You will never be bug free

Recently I was on a call with a miffed client dealing with issues in a software product. Understandably they were upset that what they were paying for had an issue that impacted them. All of that is pretty SOP but then an IT guy pipes up:

Do you guys have any testing? How did this make it into production? You should be catching all bugs during development!”.

bug-featureComing from a business person this is somewhat of an expected statement, but from someone in the technology field this is borderline ignorant. Here is the cold hard fact, you will never, ever be bug free. If you think you are 100% bug free, your not, they just haven’t been exposed or reported yet.

This has nothing to do with your methodology (Agile/Waterfall/Kanban), your delivery (SaaS, Mobile App, Desktop App) or your audience (Consumer,  Business, Gov). This is just the reality of software development, but it’s not limited to just software.

Mariner 1

On July 22 1962 Mariner 1 was launched on it’s way to Venus. A few minutes after launch Mariner 1 began to fly off course and the guidance system failed to correct it. As the spacecraft started to veer toward North Atlantic shipping lanes it was destroyed by the safety officer.

So what caused the issue? It was a typo.


The year, 1994 and Intel launched their brand new Pentium check to the masses. After many years in development this was the first new chip to usher in a new era after the 486. How could this go wrong? Well it  did, the chips made some mistakes during floating point division.

What’s to blame? A faulty division table.

Mars Climate Orbiter

1962 too old? They didn’t have QA, or automated testing back then you say. Plus Pentium is a hardware issue! Well on December 11st, 1998 the Mars Climate Orbiter launch and was on it’s way to Mars. On September 23rd, 1999 NASA lost contact with the orbiter as the craft started to enter orbit.

What caused this issue? One team used English units and another team used Metric units.

- [WRITTEN TASK 1]:
Repeat the post on software bugs in full, word for word.
The post on software bugs and the records that follow it are unrelated material.

Page-level text extractions:

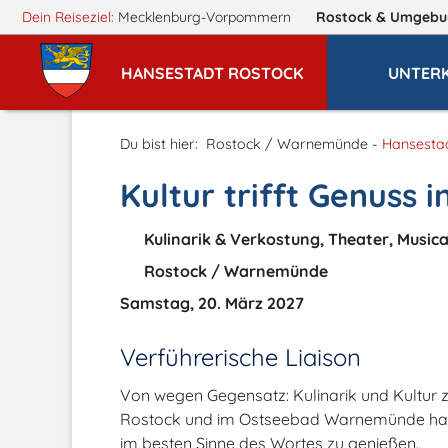
Dein Reiseziel:
Mecklenburg-Vorpommern
Rostock
& Umgebu
HANSESTADT ROSTOCK
UNTER
Du bist hier:
Rostock / Warnemünde -
Hansesta
Kultur trifft Genuss 
Kulinarik & Verkostung, Theater, Music
Rostock / Warnemünde
Samstag, 20. März 2027
Verführerische Liaison
Von wegen Gegensatz: Kulinarik und Kultur z
Rostock und im Ostseebad Warnemünde hat ma
im besten Sinne des Wortes zu genießen.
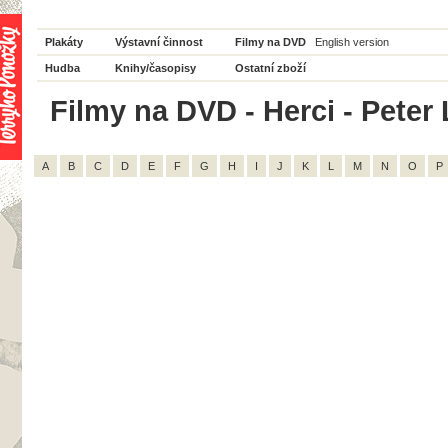
Plakáty
Výstavní činnost
Filmy na DVD
English version
Hudba
Knihy/časopisy
Ostatní zboží
Filmy na DVD - Herci - Peter 
A
B
C
D
E
F
G
H
I
J
K
L
M
N
O
P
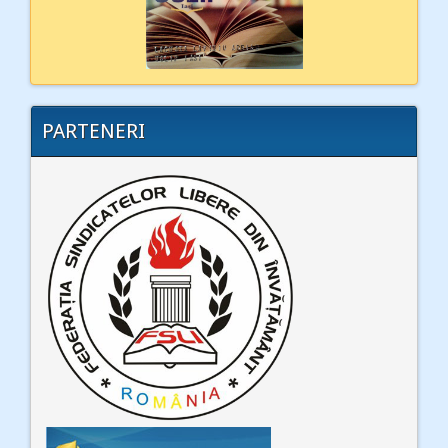
PARTENERI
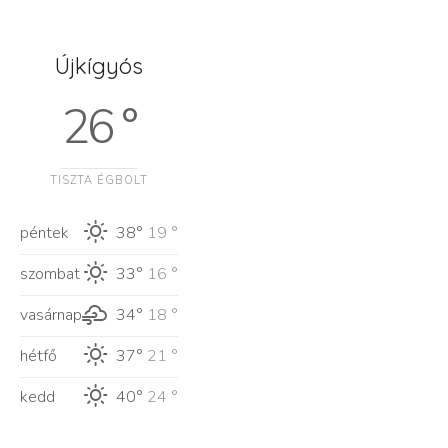
Újkígyós
26 °
TISZTA ÉGBOLT
péntek
38°
19 °
szombat
33°
16 °
vasárnap
34°
18 °
hétfő
37°
21 °
kedd
40°
24 °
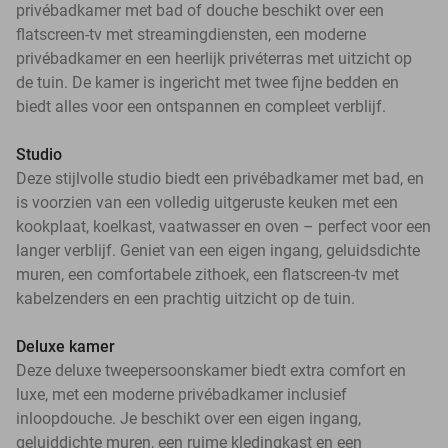
privébadkamer met bad of douche beschikt over een
flatscreen-tv met streamingdiensten, een moderne
privébadkamer en een heerlijk privéterras met uitzicht op
de tuin. De kamer is ingericht met twee fijne bedden en
biedt alles voor een ontspannen en compleet verblijf.
Studio
Deze stijlvolle studio biedt een privébadkamer met bad, en
is voorzien van een volledig uitgeruste keuken met een
kookplaat, koelkast, vaatwasser en oven – perfect voor een
langer verblijf. Geniet van een eigen ingang, geluidsdichte
muren, een comfortabele zithoek, een flatscreen-tv met
kabelzenders en een prachtig uitzicht op de tuin.
Deluxe kamer
Deze deluxe tweepersoonskamer biedt extra comfort en
luxe, met een moderne privébadkamer inclusief
inloopdouche. Je beschikt over een eigen ingang,
geluiddichte muren, een ruime kledingkast en een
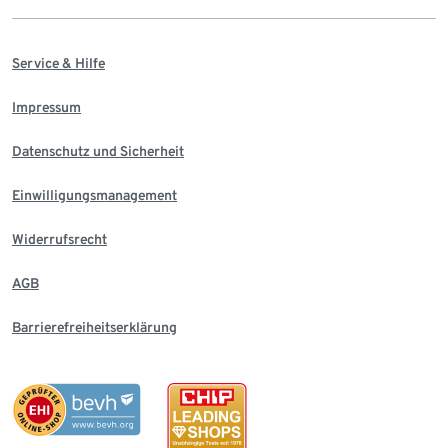
Service & Hilfe
Impressum
Datenschutz und Sicherheit
Einwilligungsmanagement
Widerrufsrecht
AGB
Barrierefreiheitserklärung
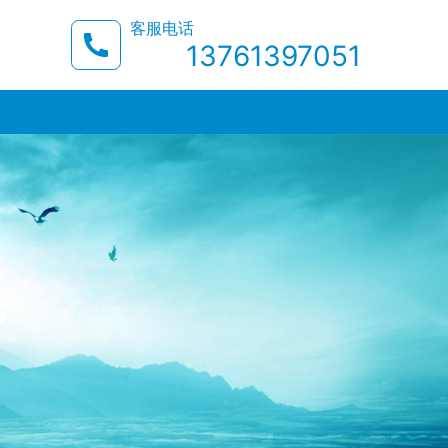
客服电话
13761397051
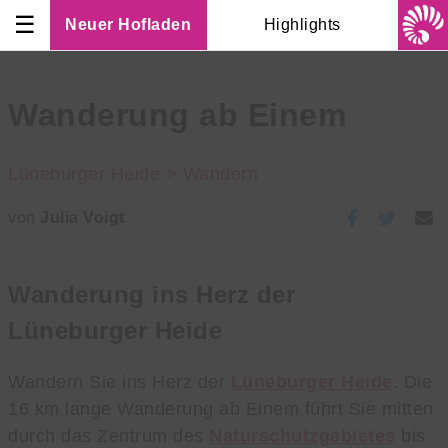
☰
Neuer Hofladen
Highlights
Wanderung ab Einem
Lüneburger Heide >
Wandern
von
Julia Voigt
Wanderung ins Herz der
Lüneburger Heide
Wandern Sie ins Herz der
Lüneburger Heide
. Die
16 km lange Wanderung ab Einem führt Sie mitten
durch das Zentrum des
Naturschutzgebietes
bis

- [WRITTEN TASK 2]:
Show every line of the records containing the string "Warnemünde", matching case exactly.

- [RESPONSE 1]:
You will never be bug free

Recently I was on a call with a miffed client dealing with issues in a software product. Understandably they were upset that what they were paying for had an issue that impacted them. All of that is pretty SOP but then an IT guy pipes up:

Do you guys have any testing? How did this make it into production? You should be catching all bugs during development!”.

bug-featureComing from a business person this is somewhat of an expected statement, but from someone in the technology field this is borderline ignorant. Here is the cold hard fact, you will never, ever be bug free. If you think you are 100% bug free, your not, they just haven’t been exposed or reported yet.

This has nothing to do with your methodology (Agile/Waterfall/Kanban), your delivery (SaaS, Mobile App, Desktop App) or your audience (Consumer,  Business, Gov). This is just the reality of software development, but it’s not limited to just software.

Mariner 1

On July 22 1962 Mariner 1 was launched on it’s way to Venus. A few minutes after launch Mariner 1 began to fly off course and the guidance system failed to correct it. As the spacecraft started to veer toward North Atlantic shipping lanes it was destroyed by the safety officer.

So what caused the issue? It was a typo.


The year, 1994 and Intel launched their brand new Pentium check to the masses. After many years in development this was the first new chip to usher in a new era after the 486. How could this go wrong? Well it  did, the chips made some mistakes during floating point division.

What’s to blame? A faulty division table.

Mars Climate Orbiter

1962 too old? They didn’t have QA, or automated testing back then you say. Plus Pentium is a hardware issue! Well on December 11st, 1998 the Mars Climate Orbiter launch and was on it’s way to Mars. On September 23rd, 1999 NASA lost contact with the orbiter as the craft started to enter orbit.

What caused this issue? One team used English units and another team used Metric units.

- [RESPONSE 2]:
Rostock / Warnemünde -
Rostock / Warnemünde
Rostock und im Ostseebad Warnemünde hat ma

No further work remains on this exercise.